CHAPTER XVI.
The Return of the Gold Diggers.
They were now nearing the station at a mile back from The Front. Cameron had acquainted LeClare with the simple funeral arrangements he wished carried out as soon after their arrival as possible. One precaution he insisted must be taken, and that was, to allow no indication to appear of their possession of wealth. The significance of this request LeClare well understood. At the call of the station stop for The Front, the two men alighted, and hurrying forward, superintended the removal of the copper-lined casket beneath whose sealed cover was the body of the courageous woman that so lately had gone in search of the husband who now would live to do for those in kind who had done for the departed.
Cameron stood by the side of the rough box upon the platform, as the noise from the fast disappearing express train grew faint and died away in the distance. For a moment he was lost in thought. Knowing him to be in the company of Cameron, the keeper of the small depot approached LeClare, and with a jerk of his head toward a farm wagon and driver cautiously nearing, as if fearing to obtrude, he said in a hushed voice,—
“It’s Andy’s Dan. He’s been a-waitin’ fer ’im.”
Twice a week and sometimes oftener during the October month, so Cameron was afterward told by the neighbors, Andy’s Dan was seen regularly to drive back to the railroad station, and there remaining at a respectful distance, watch for a passenger who might alight from the through train from the West.
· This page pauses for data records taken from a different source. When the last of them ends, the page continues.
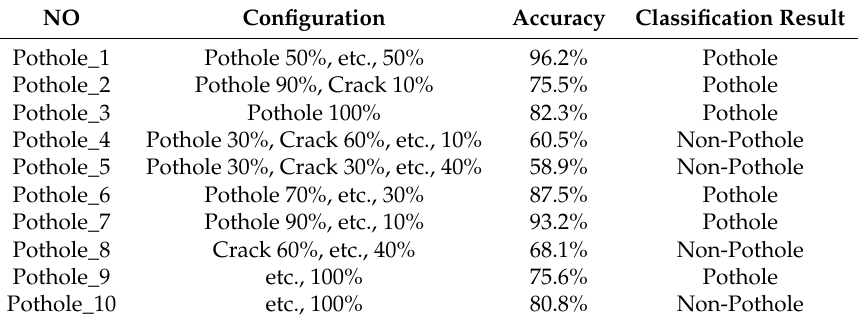
Table 3. The results of pothole classification accuracy using the proposed model.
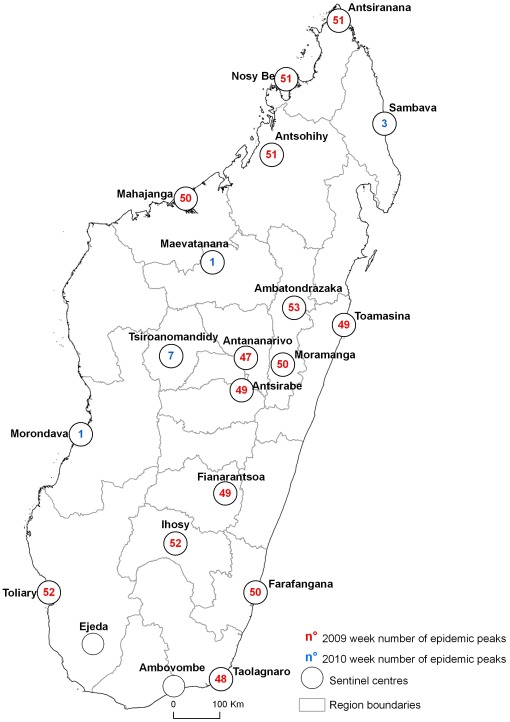
A(H1N1)pdm09 diffusion in Madagascar-the “peaks road.”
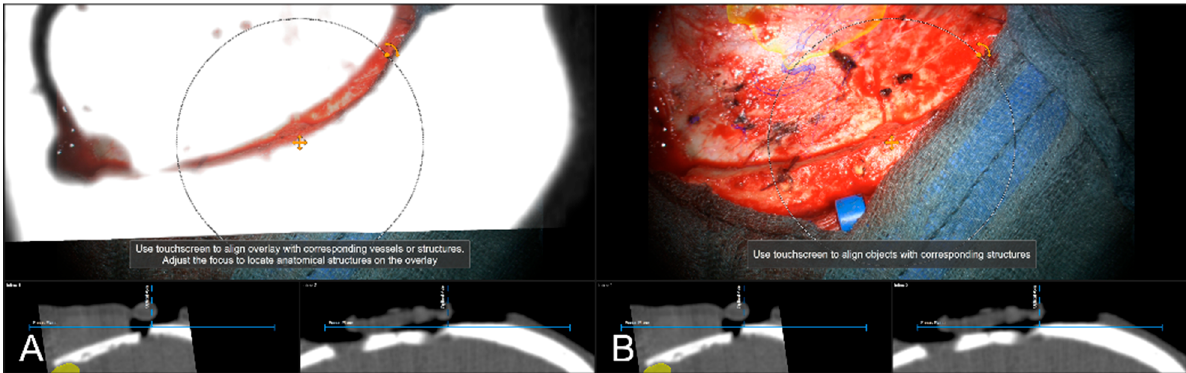
Figure 5. Using an intraoperatively conducted CT scan for automatic patient registration after craniotomy for evaluation of navigation accuracy showing a sufficient in-plane match of MIP ( A ) and patient anatomy ( B ). (In parallel view of MIP projection and patient anatomy (upper part) and inline views with the recent focus plane (blue line) and the optical axis (dashed blue line) in the bottom part).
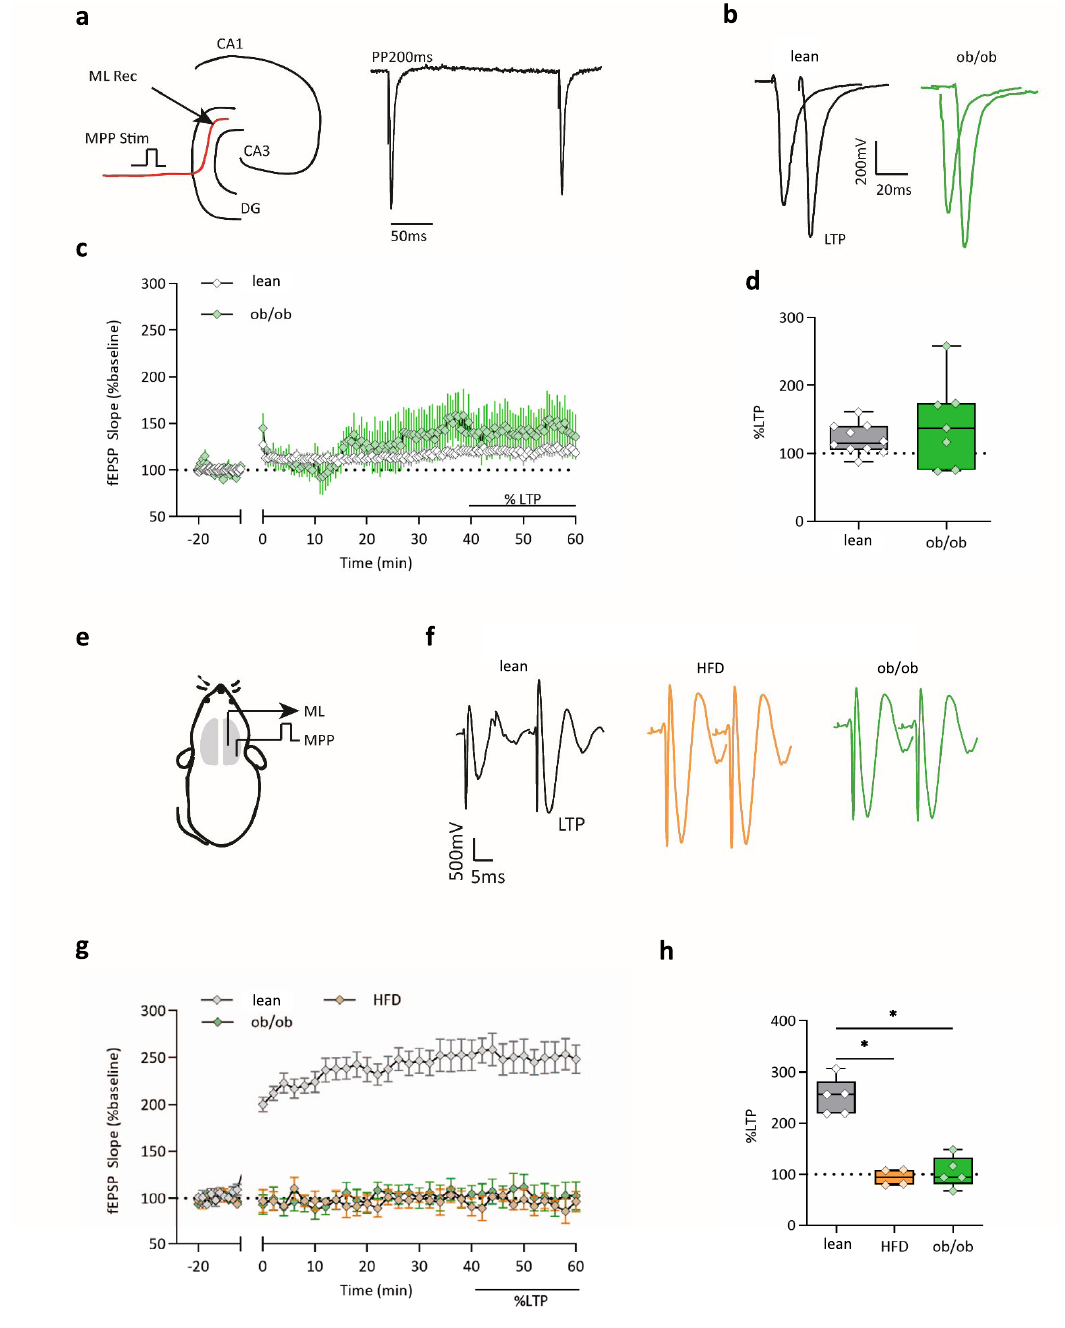
Fig. 4 Obesity impairs LTP at the medial perforant pathway. a Experimental con fi guration of LTP recording in lean and ob/ob mice in brain slices. Position of the stimulating and recording electrodes in the molecular layer (ML Rec) and medial perforant path (MPP stim), respectively. The stimulation of the MPP fi bers induces a paired-pulse depression. b Representative fEPSPs were recorded before and after the induction of the LTP in the two genotypes. c Plot of the fEPSP slope recorded in brain slices before and after the induction of the LTP (time 0) in the DG of lean and ob/ob mice. Data are presented as mean values ± SEM. The extent of LTP was calculated as a percentage of the baseline between the last 40 and 60 min of recording. n = 10 slices from four lean mice and n = 7 slices from four ob/ob mice. d Box plot of the LTP in lean and ob/ob mice, n = 10 slices from four mice in lean (slope 40 − 60 min post HFT = 120.5% ± 6.9%) and seven slices from four ob/ob mice (slope 40 − 60 min post HFT = 143.5% ± 24.37%). e Schematic representation of the in vivo LTP recording, the stimulation electrode was placed in the MPP, the recording site was in the ML. f Representative traces recorded in lean, HFD, and ob/ob before and after the TBS. g Plot of the fEPSP slope recorded before and after the induction of the LTP (time 0) in the DG of n = 5 lean mice, n = 4 HFD mice, and n = 5 ob/ob mice; data are presented as mean values ± SEM, as the extent of LTP was calculated as a percentage of the baseline between the last 40 and 60 min of recording. h Box plot of the LTP in lean, HFD, and ob/ob mice, n = 5 lean mice; n = 4 HFD and n = 5 ob/ob mice. TBS in lean: 251.4%± 16.09%; 94.01%± 8.03%, in HFD, 103.55% ± 13.48% in ob/ob, Kruskal − Wallis test and post hoc Dunn ’ s test, * p < 0.05, Kruskal − Wallis statistic = 9.1. The box plots elements are: center line, median (Q2); square symbol, mean; box limits, 25th (Q1) − 75th (Q3) percentiles; whisker length is determined by the outermost data points. Source data are provided as a Source Data fi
Then seeing no familiar face to reward his coming, he would turn away and drive back to the farm at The Nole to come again another day.
Startled from his reverie by the remark of the station master, Cameron turned to see the conveyance drawn up by the platform at his side. Andy’s Dan alighted from the vehicle and clasped the outstretched hand of his bereaved brother in silence. Still without exchanging a word, they walked over to the side of the long box. Then, as if suddenly remembering, Dan looked into his brother’s face, a sad smile playing upon his features.